La sécurité des civils, le recours au blocus et la création de zones d'exclusion maritime ont continué de soulever des questions, notamment lors des conflits des Falklands/Malouines, de la guerre Iran-Irak et de la guerre du Golfe. La communauté internationale n'a cependant pas envisagé de nouvelle codification importante pour régir les conflits armés sur mer. Un groupe constitué d'experts gouvernementaux et d'autres spécialistes, de juristes du CICR et de représentants d'un certain nombre de Sociétés nationales a toutefois travaillé sur des directives non contraignantes, recueillies dans le Manuel de San Remo, adopté en 1994.

Pour l'essentiel, le Manuel réaffirme et actualise l'interprétation du DIH applicable aux conflits armés sur mer.

Il clarifie ainsi l'application du principe de distinction applicable sur mer, en se fondant sur le Protocole additionnel I de 1977 aux Conventions de Genève, et définit notamment la notion d'objectif militaire. Sont ainsi des objectifs de guerre, les navires de guerre, de même que leurs auxiliaires et les navires de commerce qui contribuent directement à l'action militaire de l'ennemi. Le Manuel comprend une liste d'activités pouvant faire de navires non militaires des objectifs militaires légitimes, comme par exemple mouiller des mines, transporter des troupes, collecter des renseignements, naviguer en convoi sous escorte militaire, refuser de stopper et de se soumettre à une perquisition, ou encore transporter des armes en quantité importante.

Le Manuel recense en outre les vaisseaux qui ne peuvent être attaqués, comme les navires-hôpitaux, les embarcations de sauvetage côtières, les navires transportant des prisonniers de guerre, les navires de passagers lorsqu'ils transportent exclusivement des civils, les bateaux affectés à la pêche côtière et les canots de sauvetage.

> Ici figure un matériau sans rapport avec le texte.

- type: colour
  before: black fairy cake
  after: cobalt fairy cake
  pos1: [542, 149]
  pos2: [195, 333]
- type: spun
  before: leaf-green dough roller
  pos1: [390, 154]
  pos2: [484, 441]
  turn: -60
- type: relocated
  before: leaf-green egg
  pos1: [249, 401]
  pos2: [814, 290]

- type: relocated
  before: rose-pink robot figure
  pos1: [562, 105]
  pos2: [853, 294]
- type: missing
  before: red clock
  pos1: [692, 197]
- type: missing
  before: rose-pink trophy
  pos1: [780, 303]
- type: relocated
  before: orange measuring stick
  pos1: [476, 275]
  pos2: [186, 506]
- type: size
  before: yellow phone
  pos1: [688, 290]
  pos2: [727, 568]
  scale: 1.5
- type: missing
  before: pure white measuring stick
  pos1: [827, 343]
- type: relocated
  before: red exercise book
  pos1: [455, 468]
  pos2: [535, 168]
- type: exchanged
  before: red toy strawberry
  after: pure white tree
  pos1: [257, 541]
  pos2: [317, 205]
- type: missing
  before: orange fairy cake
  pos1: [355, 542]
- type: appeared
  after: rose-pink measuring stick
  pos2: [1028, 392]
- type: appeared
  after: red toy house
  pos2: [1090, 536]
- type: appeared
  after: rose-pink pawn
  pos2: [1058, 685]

Le Manuel se limite principalement à l'applicabilité des dispositions du droit international humanitaire aux conflits armés sur mer. Des questions juridiques plus générales relevant du droit international public sont couvertes par la Convention de 1982 sur le droit de la mer. Le Manuel réaffirme toutefois que le DIH doit être intégralement respecté dans certaines situations couvertes par cet instrument, par exemple lors de la création de zones d'exclusion.

Par rapport à la guerre maritime, la guerre aérienne est relativement moderne. Les ballons existaient avant les aéronefs et leur emploi en temps de guerre a été réglementé en 1899, mais les avions eux-mêmes n'ont été utilisés dans des combats qu'au début du XXe siècle.

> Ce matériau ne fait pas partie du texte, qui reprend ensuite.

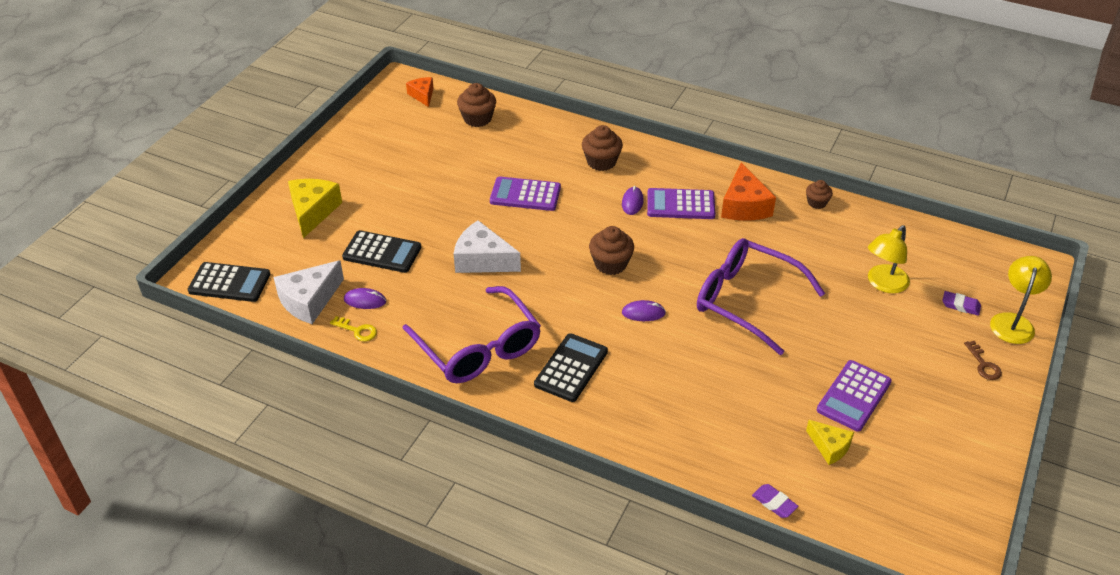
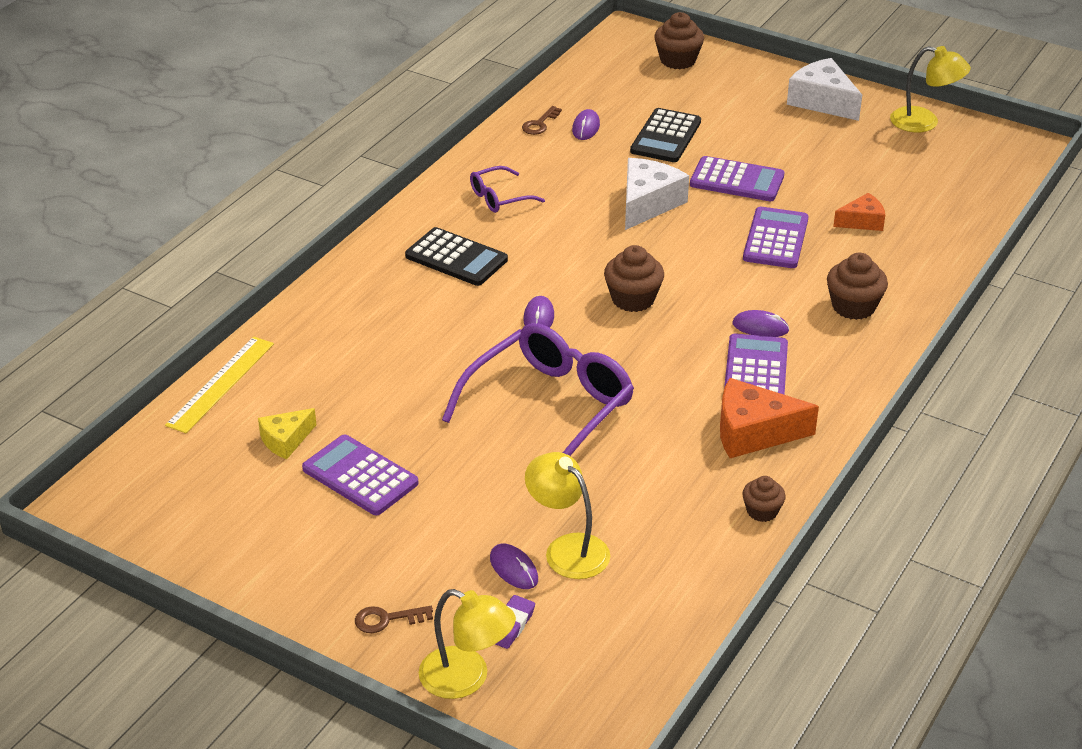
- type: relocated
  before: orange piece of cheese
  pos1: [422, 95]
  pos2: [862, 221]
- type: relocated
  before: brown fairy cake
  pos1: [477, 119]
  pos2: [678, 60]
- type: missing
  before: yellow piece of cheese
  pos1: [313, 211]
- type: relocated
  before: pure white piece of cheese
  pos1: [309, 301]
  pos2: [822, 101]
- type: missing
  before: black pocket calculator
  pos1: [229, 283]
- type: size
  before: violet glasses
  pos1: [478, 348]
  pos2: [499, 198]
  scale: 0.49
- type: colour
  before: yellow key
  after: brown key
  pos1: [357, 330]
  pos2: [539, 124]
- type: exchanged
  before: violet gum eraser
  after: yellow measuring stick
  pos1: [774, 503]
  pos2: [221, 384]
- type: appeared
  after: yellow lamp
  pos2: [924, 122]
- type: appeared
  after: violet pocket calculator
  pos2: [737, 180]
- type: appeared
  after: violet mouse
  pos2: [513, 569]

Les avions ont été en effet largement utilisés pendant la Seconde Guerre mondiale. Alors que la guerre dans le Pacifique s'est caractérisée par une alternance d'opérations aériennes et maritimes, la bataille d'Angleterre a été pour sa part essentiellement aérienne. C'est à la suite des campagnes de bombardement de la Seconde Guerre mondiale – qui ont fait de nombreuses victimes civiles – que les appels à la réglementation se sont multipliés, débouchant sur la création de la IVe Convention de Genève et, ultérieurement, sur l'adoption des Protocoles additionnels.

Si à ce jour, les États n'ont pas adopté de réglementation régissant spécifiquement la guerre aérienne moderne, il est évident que ce sont les règles et principes généraux du DIH qui s'appliquent. Les bombardements aériens, par exemple, doivent être menés dans le respect des principes du DIH, ceux notamment de proportionnalité dans les opérations militaires et de distinction entre cibles militaires et population civile.

Il va de soi que les dispositions des conventions internationales interdisant l'emploi de certaines armes, notamment chimiques et bactériologiques, s'appliquent directement à la guerre aérienne.

Quelle soit maritime ou aérienne, toute opération militaire obéira à l'impératif de ne pas causer de dommages superflus à l'environnement, terrestre ou maritime, et de ne pas priver les populations civiles de leurs moyens de survie sans justification. Quant aux biens culturels, ils sont eux aussi protégés par le DIH contre les attaques aériennes ou navales.